Tuesday, November 8, 2011

All Sorrows are Less With Bread...

Ok, so obviously bread doesn't heal all sorrow, but MAN, it HELPS!

I've recently made the decision to make all of our bread from scratch.  Store-bought bread is SO expensive and not really that good.  I've tried a few different wheat bread recipes, but they all turned out like BRICKS!  NOT what I want to eat with my turkey and provolone.

I finally found the perfectly moist, light and airy wheat bread!  It's not totally wheat (i'm working my way to getting it mostly wheat).  You can add nuts and grains if you desire and it turns out perfectly every time!


Ingredients

  • 1 (.25 ounce) package rapid rise yeast
  • 1 teaspoon raw honey
  • 1/2 cup warm water (110 degrees F/45 degrees C)
  • 1 (12 fluid ounce) can evaporated milk (I read you can use regular milk, I haven't tried this yet)
  • 1/4 cup water
  • 1/4 cup coconut oil
  • 1/4 cup raw honey
  • 2 teaspoons salt
  • 3 cups whole wheat flour
  • 2 cups bread flour
  • 1/2 to 1 cup of wheat germ or other grains/nuts (optional)
  • 2 tablespoons butter

Directions

  1. Dissolve yeast and 1 teaspoon honey in 1/2 cup warm water.
  2. Combine milk, 1/4 cup water, shortening, honey, salt and 2 cups wheat flour in food processor or kitchenaid bowl. Mix in yeast mixture, and let rest 15 minutes. Add remainig 1 cup wheat flour, bread flour,wheat germ (or nuts) and process until dough forms a ball. Knead dough by processing an additional 80 seconds in food processor, kitchenaid with dough hook for 7 minutes on speed 2, or mix and knead by hand 10 minutes. Place the dough in a buttered bowl, and turn to coat. Cover the bowl with plastic wrap. Let dough rise for 45 minutes, or until almost doubled. (depending on the weather, this can take up to 2+ hours)
  3. Punch down, and divide dough in half. Roll out each half, and pound out the bubbles. Form into loaves, and place in buttered 9x5 inch bread pans. Butter the tops of the dough, and cover loosely with plastic wrap. Let rise in a warm area until doubled; second rise should take about 30-60 minutes.
  4. Place a small pan of water on the bottom shelf of the oven. Preheat oven to 375 degrees F (190 degrees C).
  5. Bake for 25 to 35 minutes, or until tops are dark golden brown. Butter crusts while warm (this keeps the crust soft). Slice when cool.
  6. Note: Check the bread at about 20 minutes, I usually have to cover with foil, so it doesn't get too dark.

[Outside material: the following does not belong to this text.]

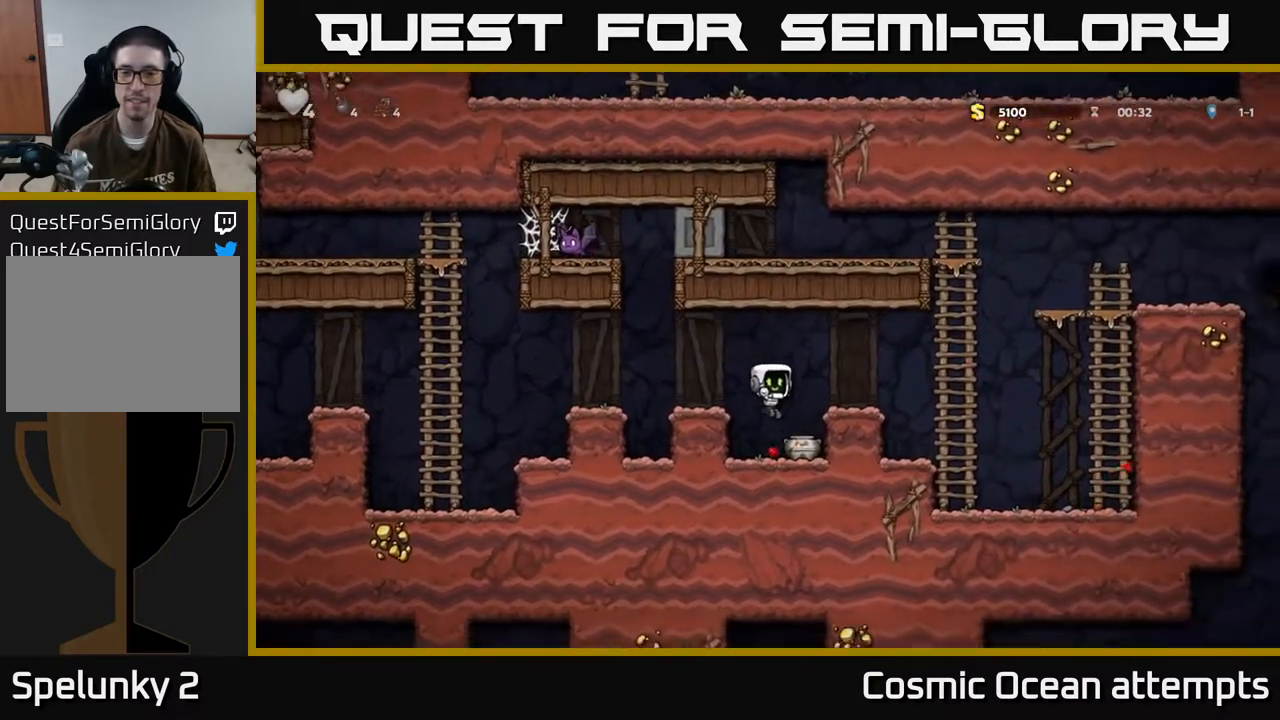
{"buttons": ["A", "DPAD_RIGHT"], "left_stick": "center", "events": [[50, "DPAD_DOWN", "down"], [83, "DPAD_RIGHT", "down"], [200, "DPAD_RIGHT", "up"], [267, "X", "down"], [400, "A", "down"], [400, "DPAD_DOWN", "up"], [400, "X", "up"], [500, "DPAD_RIGHT", "down"]]}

For the day, your home smells heavenly.  Who doesn't like the smell of freshly baked bread!  Enjoy!


Monday, November 7, 2011

Ordinary Kitchen

One thing you have to know about me, I want to have anything BUT an ordinary kitchen!  However, if you are like me, schedules, family, school, temper tantrums and blood curdling screams (from the friendly neighborhood dog) can sometimes cause dinner to be less than exciting.  It's time to bring adventure back into the kitchen.

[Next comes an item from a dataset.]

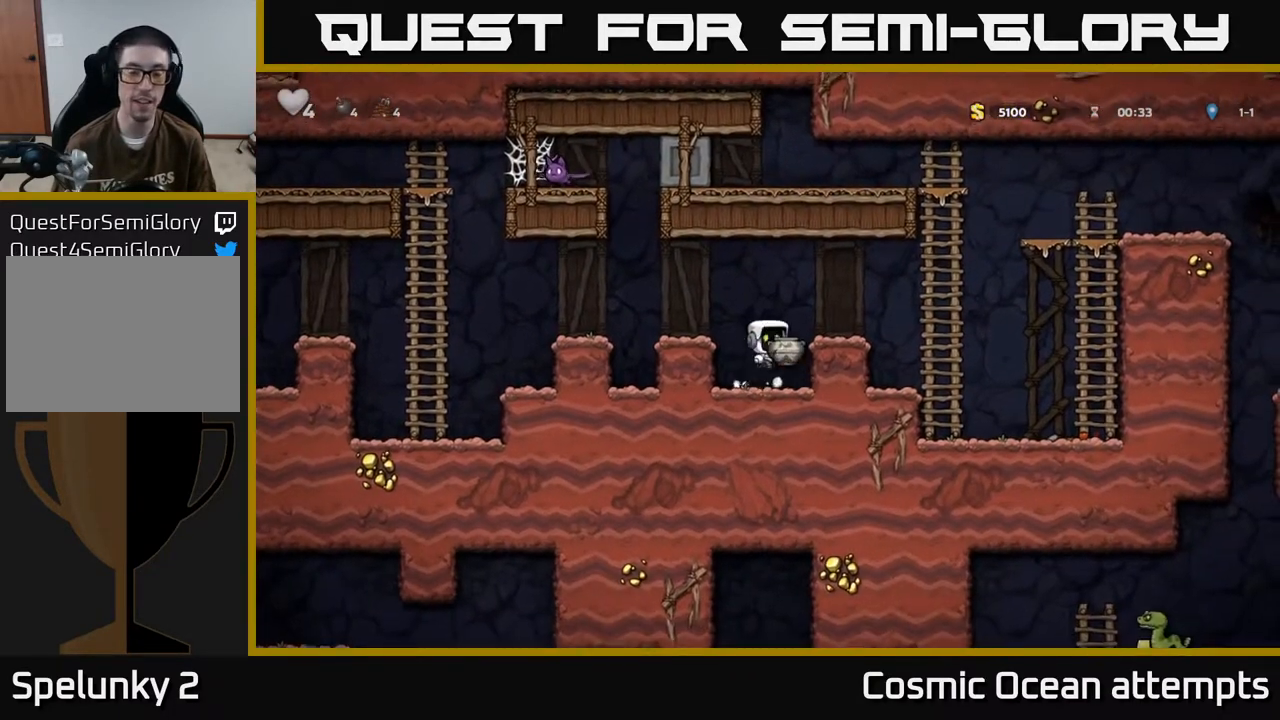
{"buttons": ["A", "DPAD_RIGHT"], "left_stick": "center", "events": [[67, "A", "up"], [150, "X", "down"], [167, "DPAD_RIGHT", "up"], [250, "X", "up"], [417, "DPAD_RIGHT", "down"], [467, "A", "down"]]}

I LOVE to cook.  I cook for my husband and 2 girls.  I cook for family.  I cook for friends.  But, I find as life happens, I start to lose the joy and excitement in cooking.  This blog is to celebrate the mundane, to bring life back into my kitchen!

Grab a cup of joe and the new recipes you've been meaning to make. Join me in the kitchen as I celebrate new recipes, new aromas, constant distraction and a love of food and friendship!